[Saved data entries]
──────────────────────────────
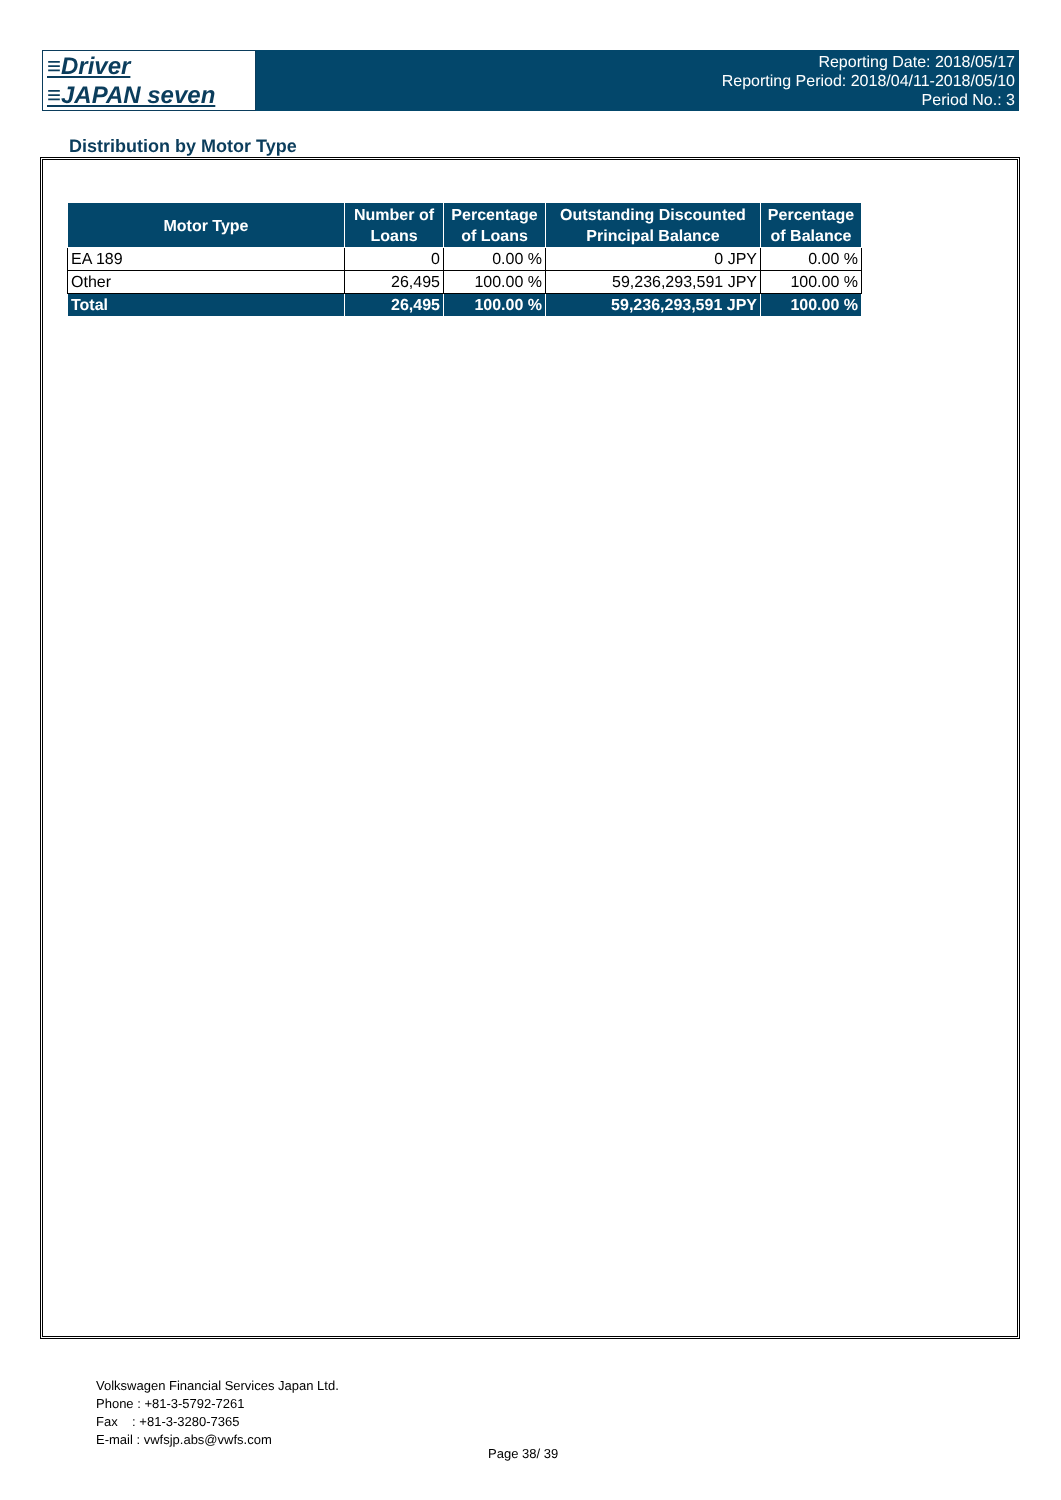≡Driver
≡JAPAN seven
Reporting Date: 2018/05/17
Reporting Period: 2018/04/11-2018/05/10
Period No.: 3
Distribution by Motor Type
| Motor Type | Number of Loans | Percentage of Loans | Outstanding Discounted Principal Balance | Percentage of Balance |
| --- | --- | --- | --- | --- |
| EA 189 | 0 | 0.00 % | 0 JPY | 0.00 % |
| Other | 26,495 | 100.00 % | 59,236,293,591 JPY | 100.00 % |
| Total | 26,495 | 100.00 % | 59,236,293,591 JPY | 100.00 % |
Volkswagen Financial Services Japan Ltd.
Phone : +81-3-5792-7261
Fax : +81-3-3280-7365
E-mail : vwfsjp.abs@vwfs.com
Page 38/ 39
──────────────────────────────
A precise repetition of every entry, free of pictures, is the expected answer.

◆ SOLUTION ◆
≡Driver
≡JAPAN seven
Reporting Date: 2018/05/17
Reporting Period: 2018/04/11-2018/05/10
Period No.: 3
Distribution by Motor Type
| Motor Type | Number of Loans | Percentage of Loans | Outstanding Discounted Principal Balance | Percentage of Balance |
| --- | --- | --- | --- | --- |
| EA 189 | 0 | 0.00 % | 0 JPY | 0.00 % |
| Other | 26,495 | 100.00 % | 59,236,293,591 JPY | 100.00 % |
| Total | 26,495 | 100.00 % | 59,236,293,591 JPY | 100.00 % |
Volkswagen Financial Services Japan Ltd.
Phone : +81-3-5792-7261
Fax : +81-3-3280-7365
E-mail : vwfsjp.abs@vwfs.com
Page 38/ 39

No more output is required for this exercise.